We add a completion handler onto our final command buffer and we use it to signal the semaphore to let us know when we're done and we commit our command buffers. And the GPU takes all this and starts chugging away at our frame. So let's look at the demo again and see what this got us.

So here you can see in the top left, this is single-threaded encode mode and you can see how many draws we're issuing, 10,000. And the top right, you can see the time it takes us to encode a frame. So here we've got 5 milliseconds and we can crank the number of draws up and see that it starts costing more and more as we draw things.

Now this is single-threaded mode. And when you think about it, we're drawing a shadow map, which means we have to issue 40,000 draws in the shadow map, and then we're drawing the main pass, which means we have to issue another 40,000 draws to reference that. But again, we can do this in parallel, so we've added a parallel mode to this demo. And you can see how it's faster to go through. Now take a look at everything that's going on. You can fly around a little bit.

So here we have 40,000 cubes, unique, independent. They're all being updated. We're using GCD to encode a bunch of stuff in parallel. We have two command buffers: One to generate the shadow map on the ground and one to render all of the cubes in color. The lighting is quite simple, Lambert shadowing, which is basically what Warren talked about earlier, the N.L lighting.

And that's our demo. This will be available as sample code for you guys to take a look at. Hopefully you can rip it apart, take some of the ideas and the thoughts in it and apply them to your own code. So what did we talk about today? When you walked in here, hopefully you came to Warren's session earlier and maybe you knew a little bit about graphics or had done some programming before, but we took you through everything in Metal. The conceptual overview of Metal, the reasoning around it is to use an API that is close to the hardware and close to the driver. We learned about the Metal device, which is the root object in Metal that everything comes from.

We talked a bit about loading data into Metal and the different resource types and how you use them, the Metal shading language, which is the C++ variant you use to write programs on the GPU. We talked about building pipeline states, prevalidated objects that contain your two functions, vertex and fragment or a compute function, and a bunch of other baked-in, prevalidated state to save you time at runtime.

Then we went into issuing GPU commands, creating a Metal queue, creating command buffers off that queue, and creating encoders to fill the command buffer in, and then issuing that work and sending it over to the GPU. We walked you through animation and texturing and using set vertex bytes to send small bits of data to do your animation in.

Then when the small bits of data weren't enough, we talked about managing large chunks of dynamic data and using one big constant buffer and referencing it in multiple places to get some data reuse out of the system. We talked about CPU-GPU synchronization, the importance of making sure your CPU and your GPU aren't overriding each other and playing nicely. And then lastly, we talked a little bit about multithreaded encoding, how you can use GCD with Metal to encode multiple command buffers on your queues at the same time.
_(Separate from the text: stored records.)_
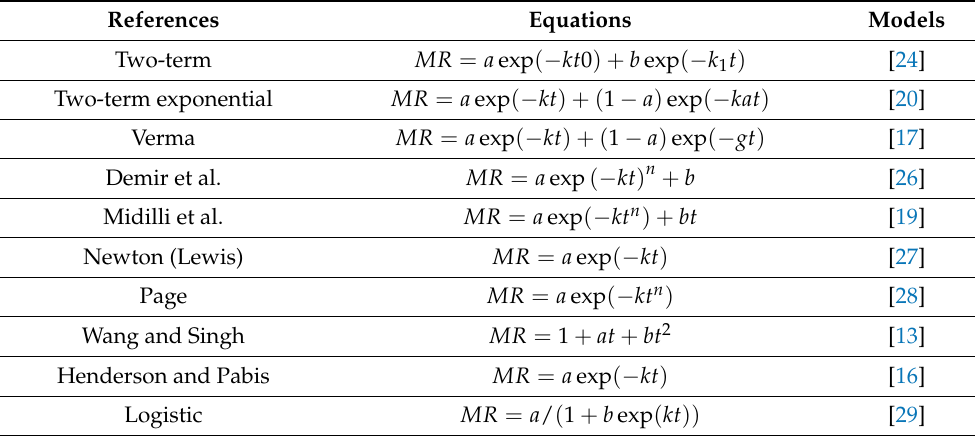
Table 1. Applied models to fit the experimental data MR = 1 + at + bt 2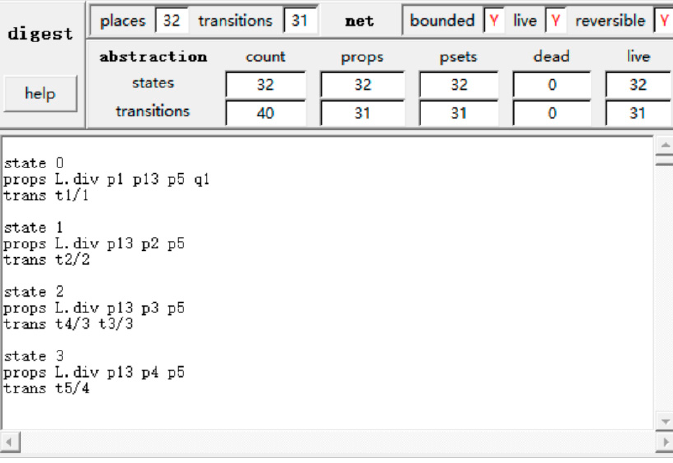
Figure 9. Veri fi cation result of the boundedness and liveness of Σ = {𝑁, 𝐹, 𝐺, 𝑀} . Figure 9. Verification result of the boundedness and liveness of Σ = { N , F , G , M }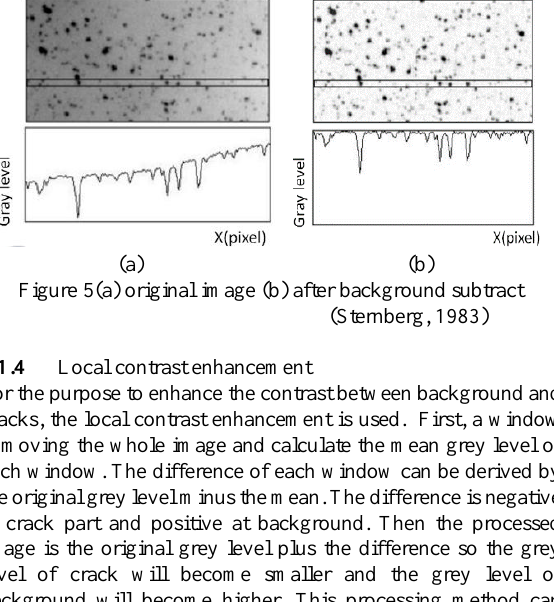
Figure 7. The comparison between a straight line and a zigzag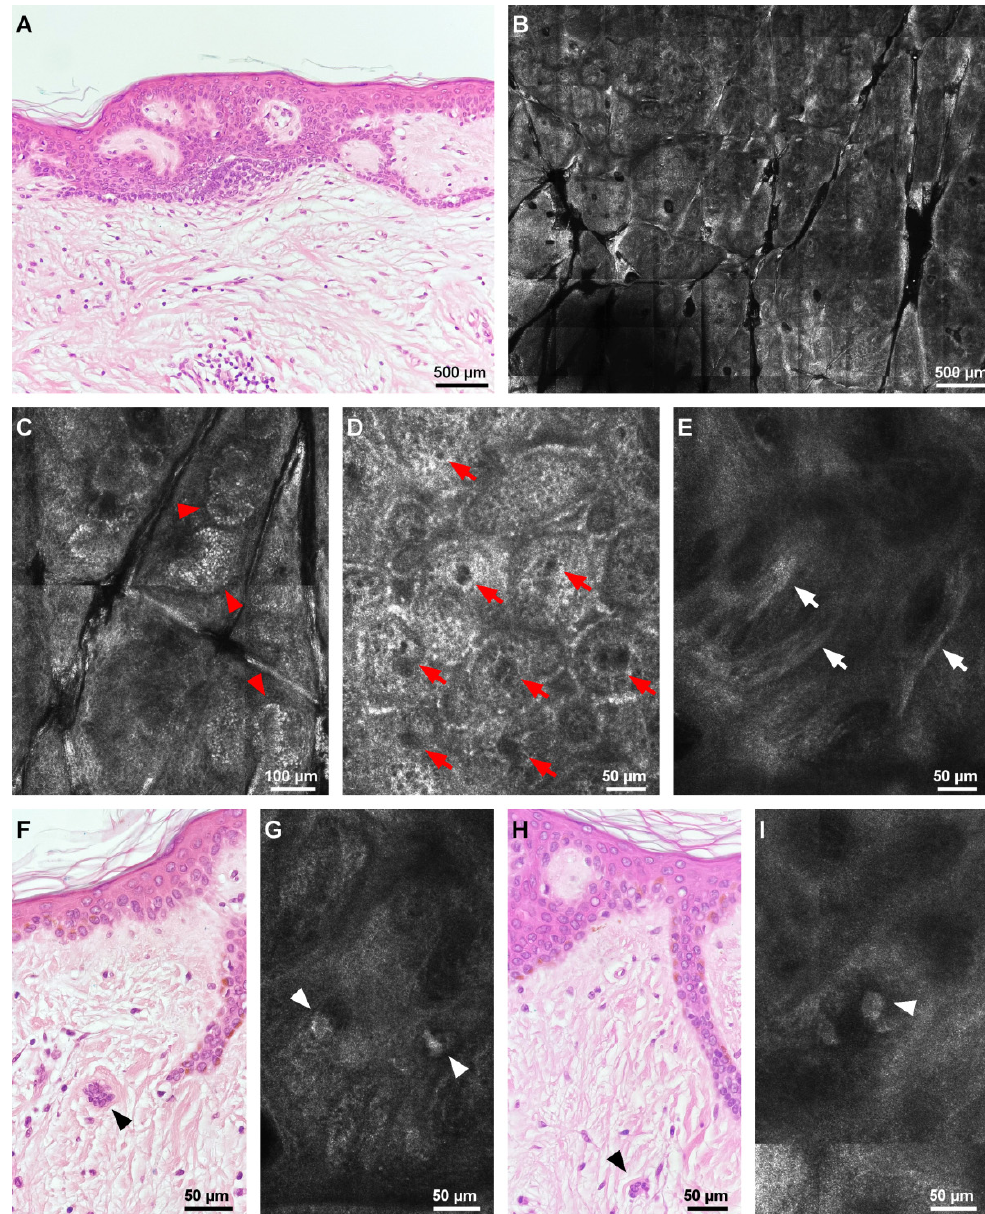
Figure 2. Histopathological and RCM aspects of the lesion. ( A ) Histological architecture of the lesion showing a hyperplastic epidermis, basaloid induction, a proliferation of small vessels, and thickened collagen fibers arranged parallel to the surface, at the level of the reticular dermis (hematoxylin–eosin, 40×). ( B ) RCM mosaic depicting a poorly outlined lesion, presenting with a regular honeycomb pattern and clusters of hyper-reflective cells at the periphery. ( C ) RCM close-up mosaic of the hyper-reflective cells at the periphery (red arrowheads) (correlating histologically to pigmented keratinocytes). ( D ) RCM mosaic showing numerous round, dark spaces at the dermal–epidermal junction (red arrows). ( E ) RCM mosaic at the level of the upper dermis demonstrating hyper-reflective, strand-like structures (white arrows) which correlate to dense collagen bundles parallel to the surface on histology. ( F , H ) Histopathology photomicrographs (hematoxylin–eosin) revealing multinucleated cells (black arrowheads) corresponding on RCM ( G , I ) to mildly reflective, bizarre structures with angulated edges (white arrowheads).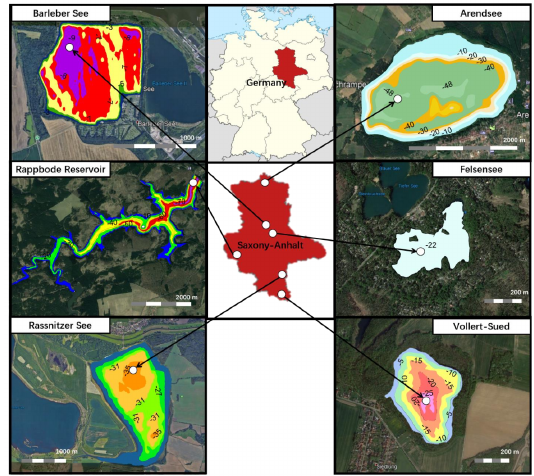
Figure 1. Location of investigated lakes; depth contour maps Arendsee, Rappbode Reservoir, Rass- nitzer See, Barleber See, Vollert-Sued,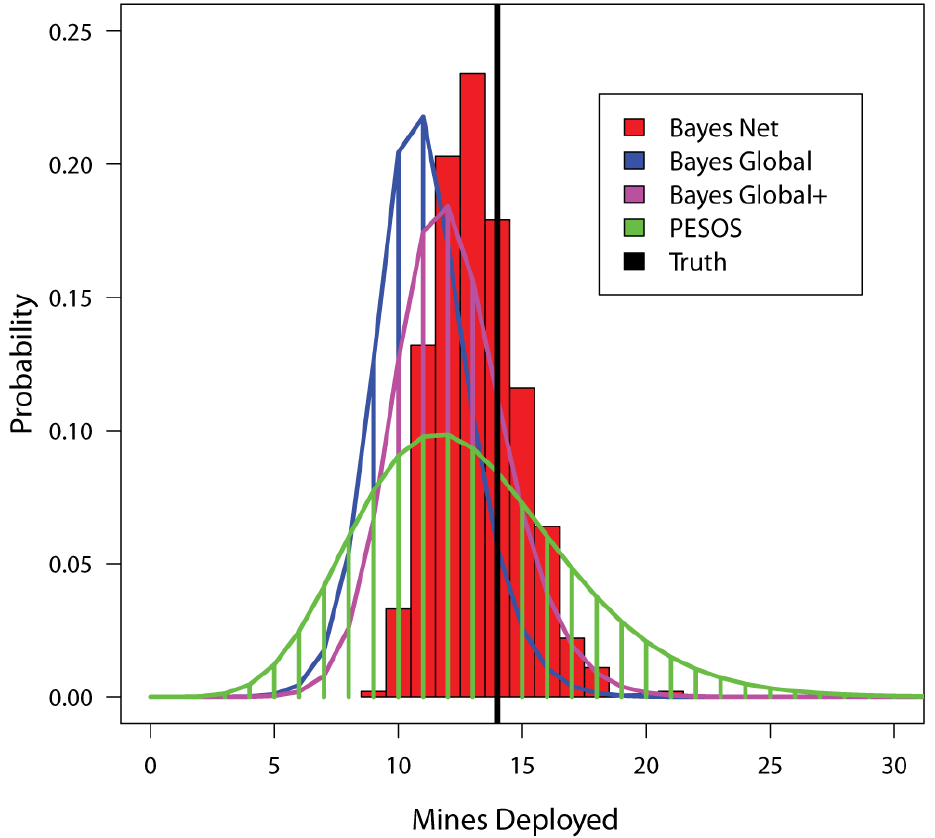
Figure 4. This figure compares estimation results from four methods for the number of mines deployed over all the cells ( M ). It is produced from the first dataset of simulated minefields, in which some of the MILCOs are left unidentified. In this case, 5 of the 69 MILCOs were left unidentified. Table 4. Performance results for each approach to estimating M , averaged over the 40 simulated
And that's adopting Metal. Hopefully you enjoyed the talk and you can apply some of these to your apps and make your apps even better than they already are. If you'd like some more information, you can check out this website, developer.apple.com/wwdc/603. We have a few more sessions tomorrow that I recommend you go check out. At 11:00 o'clock, we have What's New in Metal, Part 1 and then a little later at 1:40, we have What's New in Metal, Part 2. That'll tell us everything that's new in the world of Metal, awesome stuff you can add to your applications to make them better.

And then for you hardcore shader heads out there, we have Advanced Metal Shader Optimization at 3:00. So if you want to know how to get the best out of your shaders, I recommend you go check out that talk. It's really great. Thanks for coming to hear us talk. Welcome to WWDC. Have a good rest of the week. Thanks again.